[BRIEF] Set the following entries down again exactly, line by line.

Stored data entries
━━━━━━━━━━

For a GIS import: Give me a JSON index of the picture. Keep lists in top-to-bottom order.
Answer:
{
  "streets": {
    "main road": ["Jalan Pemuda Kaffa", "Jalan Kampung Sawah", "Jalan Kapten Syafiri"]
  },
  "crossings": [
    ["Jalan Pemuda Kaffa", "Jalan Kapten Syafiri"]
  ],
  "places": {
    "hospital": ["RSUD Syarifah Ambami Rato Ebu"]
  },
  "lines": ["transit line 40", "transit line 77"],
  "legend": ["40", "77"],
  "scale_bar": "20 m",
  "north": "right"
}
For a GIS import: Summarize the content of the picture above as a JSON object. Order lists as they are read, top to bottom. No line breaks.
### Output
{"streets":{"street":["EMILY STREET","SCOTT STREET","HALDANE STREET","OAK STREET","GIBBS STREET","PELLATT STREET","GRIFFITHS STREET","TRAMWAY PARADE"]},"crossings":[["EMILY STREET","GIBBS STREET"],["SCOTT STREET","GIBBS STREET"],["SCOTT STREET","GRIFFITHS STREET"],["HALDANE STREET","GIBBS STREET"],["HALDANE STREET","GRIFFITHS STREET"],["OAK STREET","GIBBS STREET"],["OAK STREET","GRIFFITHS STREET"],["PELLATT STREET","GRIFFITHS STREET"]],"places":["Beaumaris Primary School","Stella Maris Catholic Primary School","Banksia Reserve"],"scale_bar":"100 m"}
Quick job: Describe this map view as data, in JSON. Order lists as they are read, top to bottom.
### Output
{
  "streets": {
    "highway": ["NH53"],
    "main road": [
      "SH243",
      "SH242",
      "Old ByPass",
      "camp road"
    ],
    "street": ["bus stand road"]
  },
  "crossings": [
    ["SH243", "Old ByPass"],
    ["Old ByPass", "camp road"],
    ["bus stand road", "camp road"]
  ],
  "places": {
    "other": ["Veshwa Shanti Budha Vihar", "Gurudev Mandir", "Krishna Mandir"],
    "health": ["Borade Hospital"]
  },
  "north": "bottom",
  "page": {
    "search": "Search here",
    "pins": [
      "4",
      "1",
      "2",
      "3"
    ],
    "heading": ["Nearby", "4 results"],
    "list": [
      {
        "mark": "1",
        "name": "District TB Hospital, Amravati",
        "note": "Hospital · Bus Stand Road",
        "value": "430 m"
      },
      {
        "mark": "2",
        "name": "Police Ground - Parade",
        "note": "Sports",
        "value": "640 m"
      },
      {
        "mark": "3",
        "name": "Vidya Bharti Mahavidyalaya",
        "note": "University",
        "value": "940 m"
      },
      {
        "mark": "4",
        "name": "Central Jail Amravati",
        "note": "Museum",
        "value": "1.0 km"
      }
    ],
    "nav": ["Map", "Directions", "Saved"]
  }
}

━━━━━━━━━━

[WRITTEN ANSWER]
For a GIS import: Give me a JSON index of the picture. Keep lists in top-to-bottom order.
Answer:
{
  "streets": {
    "main road": ["Jalan Pemuda Kaffa", "Jalan Kampung Sawah", "Jalan Kapten Syafiri"]
  },
  "crossings": [
    ["Jalan Pemuda Kaffa", "Jalan Kapten Syafiri"]
  ],
  "places": {
    "hospital": ["RSUD Syarifah Ambami Rato Ebu"]
  },
  "lines": ["transit line 40", "transit line 77"],
  "legend": ["40", "77"],
  "scale_bar": "20 m",
  "north": "right"
}
For a GIS import: Summarize the content of the picture above as a JSON object. Order lists as they are read, top to bottom. No line breaks.
### Output
{"streets":{"street":["EMILY STREET","SCOTT STREET","HALDANE STREET","OAK STREET","GIBBS STREET","PELLATT STREET","GRIFFITHS STREET","TRAMWAY PARADE"]},"crossings":[["EMILY STREET","GIBBS STREET"],["SCOTT STREET","GIBBS STREET"],["SCOTT STREET","GRIFFITHS STREET"],["HALDANE STREET","GIBBS STREET"],["HALDANE STREET","GRIFFITHS STREET"],["OAK STREET","GIBBS STREET"],["OAK STREET","GRIFFITHS STREET"],["PELLATT STREET","GRIFFITHS STREET"]],"places":["Beaumaris Primary School","Stella Maris Catholic Primary School","Banksia Reserve"],"scale_bar":"100 m"}
Quick job: Describe this map view as data, in JSON. Order lists as they are read, top to bottom.
### Output
{
  "streets": {
    "highway": ["NH53"],
    "main road": [
      "SH243",
      "SH242",
      "Old ByPass",
      "camp road"
    ],
    "street": ["bus stand road"]
  },
  "crossings": [
    ["SH243", "Old ByPass"],
    ["Old ByPass", "camp road"],
    ["bus stand road", "camp road"]
  ],
  "places": {
    "other": ["Veshwa Shanti Budha Vihar", "Gurudev Mandir", "Krishna Mandir"],
    "health": ["Borade Hospital"]
  },
  "north": "bottom",
  "page": {
    "search": "Search here",
    "pins": [
      "4",
      "1",
      "2",
      "3"
    ],
    "heading": ["Nearby", "4 results"],
    "list": [
      {
        "mark": "1",
        "name": "District TB Hospital, Amravati",
        "note": "Hospital · Bus Stand Road",
        "value": "430 m"
      },
      {
        "mark": "2",
        "name": "Police Ground - Parade",
        "note": "Sports",
        "value": "640 m"
      },
      {
        "mark": "3",
        "name": "Vidya Bharti Mahavidyalaya",
        "note": "University",
        "value": "940 m"
      },
      {
        "mark": "4",
        "name": "Central Jail Amravati",
        "note": "Museum",
        "value": "1.0 km"
      }
    ],
    "nav": ["Map", "Directions", "Saved"]
  }
}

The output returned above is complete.